Moreover, the predictable and waste-free closed-loop logistics model not only offers convenience to consumers but also provides an environmentally friendly solution. This aligns with the growing emphasis on corporate ESG practices, leading some industry professionals to view subscription models as a promising future trend.
How to Cover the “Last Mile”
Returning to practical concerns, the biggest challenge for the vape subscription model will be warehouse and logistics network management. In the UK, subscriptions require reliability. While British American Tobacco may have the capacity to manage multiple warehouse locations, smaller brands may struggle in the early stages to maintain more than one inventory point or an international shipping warehouse.
Another issue is customer data management. Some consumers may not want their nicotine consumption to be known by others. Managing subscriber information and ensuring privacy protection, a new challenge for the tobacco industry (whether traditional or new tobacco), needs to be addressed.
A further concern is the barrier to entry. Transitioning from single-product purchases at convenience stores, retail outlets, or e-commerce platforms to a fixed monthly payment and product delivery may seem like a high barrier. Vaping is not a product that requires extensive research to make a purchase. Under the subscription model, consumers expect a more personalized experience. VUSE’s “customizable combination” feature captures this need. Looking at popular snack subscription models in Taiwan, which offer “random new products,” might provide additional freshness for subscribers.
However, while offering personalization, this subscription model introduces a kind of barrier—a low wall that consumers must cross to make a purchase. The challenge for brands remains: how to encourage consumers to take the first step toward subscribing. No matter how easy it is made to sound, registering as a member and paying in advance are still considered “extra steps” by buyers, significantly lowering their willingness to purchase. Balancing these factors remains to be seen.
The reporter attempted to inquire about the performance of VUSE’s subscription plan since its launch, but had not received a response from British American Tobacco by the time of writing.
Returning to the core issue, the subscription model itself is a bulk purchase where subscribers commit to purchasing more than their immediate needs to get a lower price per unit. In exchange, businesses offer a portion of the gross profit in exchange for subscriber loyalty and relatively stable purchase frequency and volume.
However, this core concept of “loyalty” brings up another paradox: in the UK, as a “nicotine harm-reduction product,” the ultimate goal is to help smokers who previously consumed cigarettes quit nicotine dependence using new tobacco products. But with VUSE’s UK subscription plan, the minimum quantity is 15 pods per month.
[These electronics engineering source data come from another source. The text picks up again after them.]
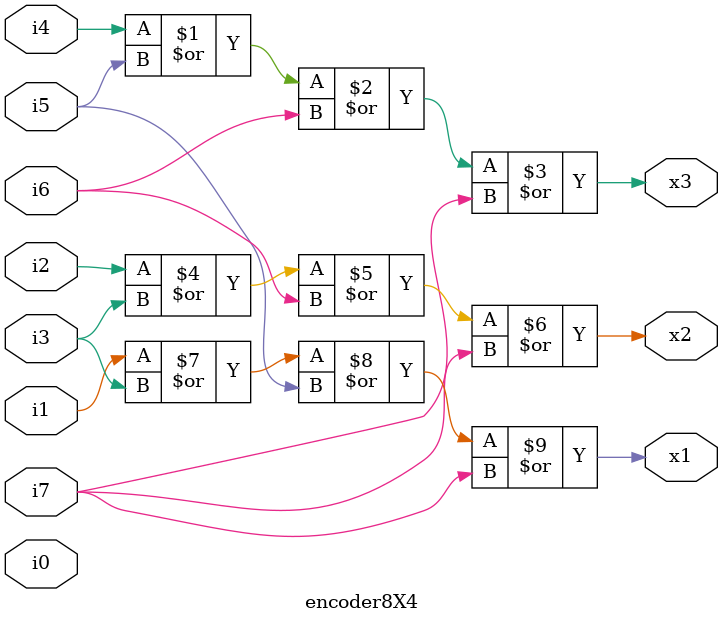
<source format=v>
module encoder8X4 (output x1,x2,x3,input i0,i1,i2,i3,i4,i5,i6,i7);
  assign x3=i4|i5|i6|i7;
  assign x2=i2|i3|i6|i7;
  assign x1=i1|i3|i5|i7;
endmodule

</source>
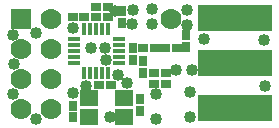
<source format=gts>
*%FSLAX24Y24*%
*%MOIN*%
G01*
%ADD11C,0.0030*%
%ADD12C,0.0043*%
%ADD13C,0.0050*%
%ADD14C,0.0060*%
%ADD15C,0.0073*%
%ADD16C,0.0080*%
%ADD17C,0.0100*%
%ADD18C,0.0120*%
%ADD19C,0.0200*%
%ADD20C,0.0300*%
%ADD21C,0.0320*%
%ADD22C,0.0400*%
%ADD23C,0.0560*%
%ADD24C,0.0600*%
%ADD25C,0.0620*%
%ADD26C,0.0700*%
%ADD27C,0.0800*%
%ADD28R,0.0098X0.0331*%
%ADD29R,0.0178X0.0411*%
%ADD30R,0.0200X0.0250*%
%ADD31R,0.0250X0.0200*%
%ADD32R,0.0280X0.0330*%
%ADD33R,0.0330X0.0280*%
%ADD34R,0.0331X0.0098*%
%ADD35R,0.0411X0.0178*%
%ADD36R,0.0551X0.0453*%
%ADD37R,0.0620X0.0620*%
%ADD38R,0.0631X0.0533*%
%ADD39R,0.0700X0.0700*%
%ADD40R,0.2400X0.0800*%
%ADD41R,0.2480X0.0880*%
D22*
X280940Y119875D02*
D03*
X281450D02*
D03*
X281305Y121375D02*
D03*
X280250Y119070D02*
D03*
X281380Y119155D02*
D03*
X281855Y120900D02*
D03*
X279460Y121400D02*
D03*
X279305Y119450D02*
D03*
X278090Y120610D02*
D03*
X278580Y120210D02*
D03*
X279000Y119710D02*
D03*
X277500Y119120D02*
D03*
X277915Y119350D02*
D03*
X277490Y121290D02*
D03*
X275480Y121040D02*
D03*
X275530Y120070D02*
D03*
X275500Y119070D02*
D03*
X276250Y118260D02*
D03*
X279500Y121880D02*
D03*
X280125Y121900D02*
D03*
X278720Y118300D02*
D03*
X281295Y121890D02*
D03*
X280270Y118250D02*
D03*
X281380Y118300D02*
D03*
X276250Y121120D02*
D03*
X280135Y121400D02*
D03*
X283850Y120875D02*
D03*
X283880Y119350D02*
D03*
X278570Y120610D02*
D03*
X278885Y121860D02*
D03*
D26*
X276770Y121590D02*
D03*
X275770Y120590D02*
D03*
X276770D02*
D03*
X275770Y119590D02*
D03*
X276770D02*
D03*
X275770Y118590D02*
D03*
X276770D02*
D03*
X280770Y121590D02*
D03*
D29*
X277867Y119767D02*
D03*
X278064D02*
D03*
X278261D02*
D03*
X278458D02*
D03*
X278655D02*
D03*
Y121256D02*
D03*
X278458D02*
D03*
X278261D02*
D03*
X278064D02*
D03*
X277867D02*
D03*
D32*
X277479Y118693D02*
D03*
Y118300D02*
D03*
X279120Y121450D02*
D03*
Y121844D02*
D03*
X279840Y120189D02*
D03*
Y119795D02*
D03*
X279500Y120615D02*
D03*
Y120221D02*
D03*
X281270Y121044D02*
D03*
Y120650D02*
D03*
X279711Y118904D02*
D03*
Y118510D02*
D03*
D33*
X278262Y121970D02*
D03*
X278655D02*
D03*
X278744Y119389D02*
D03*
X278350D02*
D03*
X278260Y121640D02*
D03*
X278654D02*
D03*
X277476D02*
D03*
X277870D02*
D03*
X279830Y120625D02*
D03*
X280224D02*
D03*
X280960D02*
D03*
X280566D02*
D03*
X280191Y119430D02*
D03*
X280585Y119430D02*
D03*
X280206Y119770D02*
D03*
X280600D02*
D03*
D35*
X277512Y120910D02*
D03*
Y120713D02*
D03*
Y120516D02*
D03*
Y120319D02*
D03*
Y120123D02*
D03*
X279010D02*
D03*
Y120319D02*
D03*
Y120516D02*
D03*
Y120713D02*
D03*
Y120910D02*
D03*
D38*
X279190Y118960D02*
D03*
X278010Y118329D02*
D03*
X279190D02*
D03*
X278010Y118960D02*
D03*
D39*
X275770Y121590D02*
D03*
D41*
X282905Y118600D02*
D03*
Y121600D02*
D03*
Y120100D02*
D03*
M02*

</source>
Based on a nicotine concentration of 10mg/mL and 2mL per pod, this results in a monthly nicotine intake of 300mg, which is hard to argue as being within a healthy range.
This marketing tactic of encouraging consumers to purchase more nicotine products and prepay raises the question: does it conflict with the UK government’s original goal? Will it spark a new round of debate in British society once the volume increases?
The reporter will continue to track the development of subscription-based sales models for new nicotine products.